Le commissaire Benoît Blanpain est soupçonné de détournement d'argent public, annonce la RTBF. En tant que président de l'association Réseau Intersection Belgique, l'homme voyage beaucoup pour la police de la zone Nord. Il a ainsi été choisi pour mener une mission exploratoire au Sénégal, du 9 au 16 mars derniers. Un voyage subsidié par la commune d'Evere à hauteur de 90 000 euros.

Selon nos confrères, le commissaire a opté pour un billet aller-retour à 2 478 euros et s'est fait servir un repas par un chef étoilé. Il se serait également fait rembourser 1 006 euros pour son séjour sur place, sans préciser à quoi correspondaient ces dépenses. Il s'est ensuite avéré que Blanpain a réservé une auberge à Dakar alors que le projet humanitaire se déroulait à Saint-Louis, à 250 km de la capitale sénégalaise.

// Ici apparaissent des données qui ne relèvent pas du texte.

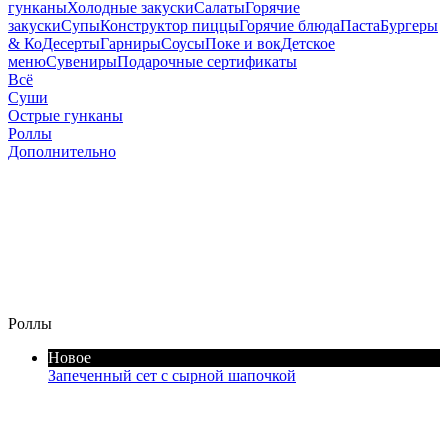
гунканы
Холодные закуски
Салаты
Горячие
закуски
Супы
Конструктор пиццы
Горячие блюда
Паста
Бургеры
& Ко
Десерты
Гарниры
Соусы
Поке и вок
Детское
меню
Сувениры
Подарочные сертификаты
Всё
Суши
Острые гунканы
Роллы
Дополнительно
Роллы
Новое
Запеченный сет с сырной шапочкой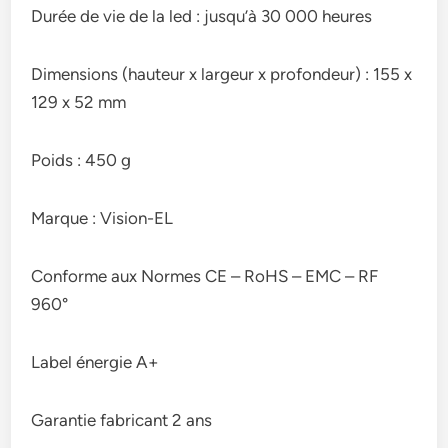
Durée de vie de la led : jusqu’à 30 000 heures
Dimensions (hauteur x largeur x profondeur) : 155 x
129 x 52 mm
Poids : 450 g
Marque : Vision-EL
Conforme aux Normes CE – RoHS – EMC – RF
960°
Label énergie A+
Garantie fabricant 2 ans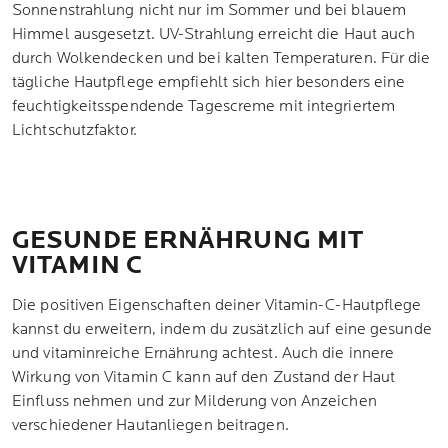
Sonnenstrahlung nicht nur im Sommer und bei blauem
Himmel ausgesetzt. UV-Strahlung erreicht die Haut auch
durch Wolkendecken und bei kalten Temperaturen. Für die
tägliche Hautpflege empfiehlt sich hier besonders eine
feuchtigkeitsspendende Tagescreme mit integriertem
Lichtschutzfaktor.
GESUNDE ERNÄHRUNG MIT
VITAMIN C
Die positiven Eigenschaften deiner Vitamin-C-Hautpflege
kannst du erweitern, indem du zusätzlich auf eine gesunde
und vitaminreiche Ernährung achtest. Auch die innere
Wirkung von Vitamin C kann auf den Zustand der Haut
Einfluss nehmen und zur Milderung von Anzeichen
verschiedener Hautanliegen beitragen.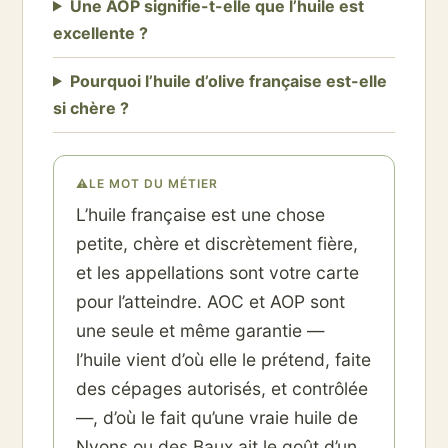
Une AOP signifie-t-elle que l’huile est
excellente ?
Pourquoi l’huile d’olive française est-elle
si chère ?
⚠
LE MOT DU MÉTIER
L’huile française est une chose
petite, chère et discrètement fière,
et les appellations sont votre carte
pour l’atteindre. AOC et AOP sont
une seule et même garantie —
l’huile vient d’où elle le prétend, faite
des cépages autorisés, et contrôlée
—, d’où le fait qu’une vraie huile de
Nyons ou des Baux ait le goût d’un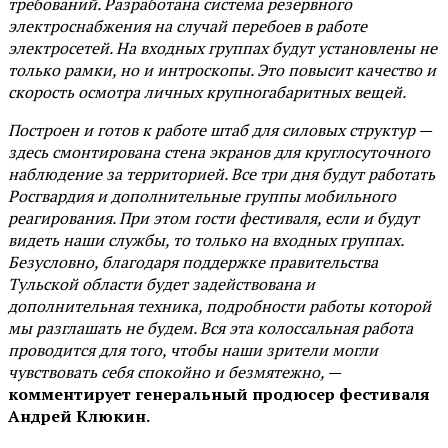
требований. Разработана система резервного
электроснабжения на случай перебоев в работе
электросетей. На входных группах будут установлены не
только рамки, но и интроскопы. Это повысит качество и
скорость осмотра личных крупногабаритных вещей.
Построен и готов к работе штаб для силовых структур —
здесь смонтирована стена экранов для круглосуточного
наблюдение за территорией. Все три дня будут работать
Росгвардия и дополнительные группы мобильного
реагирования. При этом гости фестиваля, если и будут
видеть наши службы, то только на входных группах.
Безусловно, благодаря поддержке правительства
Тульской области будет задействована и
дополнительная техника, подробности работы которой
мы разглашать не будем. Вся эта колоссальная работа
проводится для того, чтобы наши зрители могли
чувствовать себя спокойно и безмятежно, —
комментирует генеральный продюсер фестиваля
Андрей Клюкин.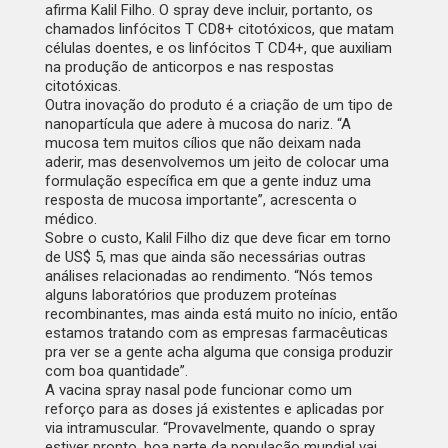
afirma Kalil Filho. O spray deve incluir, portanto, os
chamados linfócitos T CD8+ citotóxicos, que matam
células doentes, e os linfócitos T CD4+, que auxiliam
na produção de anticorpos e nas respostas
citotóxicas.
Outra inovação do produto é a criação de um tipo de
nanopartícula que adere à mucosa do nariz. “A
mucosa tem muitos cílios que não deixam nada
aderir, mas desenvolvemos um jeito de colocar uma
formulação específica em que a gente induz uma
resposta de mucosa importante”, acrescenta o
médico.
Sobre o custo, Kalil Filho diz que deve ficar em torno
de US$ 5, mas que ainda são necessárias outras
análises relacionadas ao rendimento. “Nós temos
alguns laboratórios que produzem proteínas
recombinantes, mas ainda está muito no início, então
estamos tratando com as empresas farmacêuticas
pra ver se a gente acha alguma que consiga produzir
com boa quantidade”.
A vacina spray nasal pode funcionar como um
reforço para as doses já existentes e aplicadas por
via intramuscular. “Provavelmente, quando o spray
estiver pronto, boa parte da população mundial vai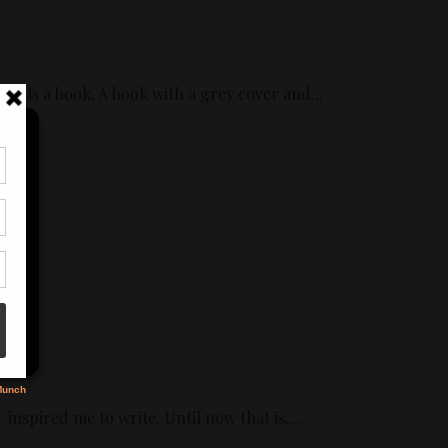
nds is a book. A book with a grey cover and...
tir
nt
son
s
nspired me to write. Until now that is....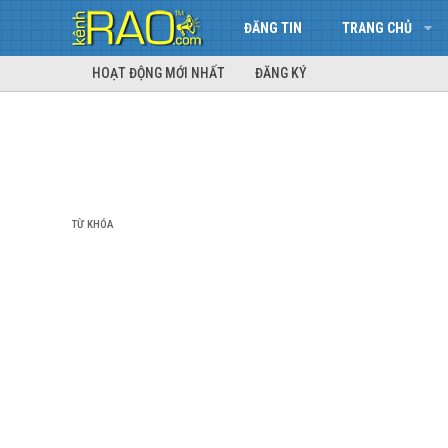
ĐĂNG TIN
TRANG CHỦ
HOẠT ĐỘNG MỚI NHẤT
ĐĂNG KÝ
TỪ KHÓA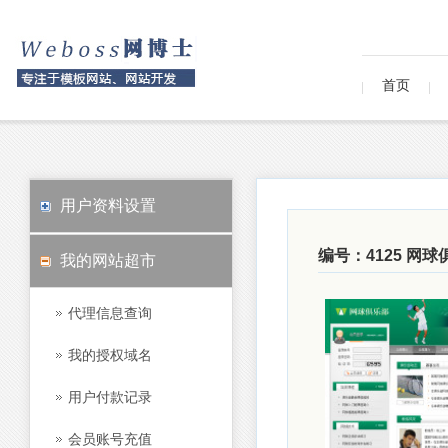
首页
用户资料设置
编号：4125 网
我的网站超市
代理信息查询
我的授权域名
用户付款记录
会员账号充值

Outre ces dépenses, c'est le nombre d'heures supplémentaires enregistrées par le commissaire qui pose question au sein des policiers de la zone. "C’est tout simplement hallucinant. On se demande quand il dort. C’est un androïde et notre champion local des heures supplémentaires." Blanpain aurait ainsi presté plus de 6 000 heures supplémentaires, de week-end et de garde en 2018, pour un montant de 45 000 euros. "Nous encodons nos heures dans un système électronique et c'est le supérieur hiérarchique qui valide. Ici, il s'agit du chef de zone", précise Audrey Dereymaeker, porte-parole de la zone.

Harcèlement moral

Les agents de police de la zone Bruxelles Nord dénoncent par ailleurs le harcèlement moral dont ils font l'objet. L'article 44, grâce auquel la zone peut muter des travailleurs dans un autre service, serait notamment utilisé pour punir les policiers qui n'iraient pas dans le sens de la hiérarchie. Les agents de plus de 50 ans et ceux revenant d'un congé maladie seraient particulièrement ciblés.

De son côté, la zone assure que "tout se fait dans les règles, en accord avec les membres du personnel et en concertation avec les syndicats. Il n'y a eu que 35 usages de l'article 44 en cinq ans. Dans deux cas sur trois, la mutation s'effectue avec l'accord de l'agent. Donc, en effet, dans un tiers des cas, le policier est déplacé dans l'intérêt du service sans avoir marqué son accord. Mais il a le loisir d'introduire un recours au Conseil d'Etat".

Selon Audrey Dereymaeker, certains agents auraient du mal à accepter les changements implémentés par Frédéric Dauphin, à la tête de la zone depuis cinq ans.

Une enquête du comité P

Le Comité P a ouvert une enquête administrative. L'objectif : faire la lumière sur plusieurs problèmes de fonctionnement présumés au sein de la zone. La bourgmestre de Schaerbeek et présidente du collège de police Cécile Jodogne (Défi) se dit quant à elle sereine, affirmant avoir confiance en son chef de zone et son état-major.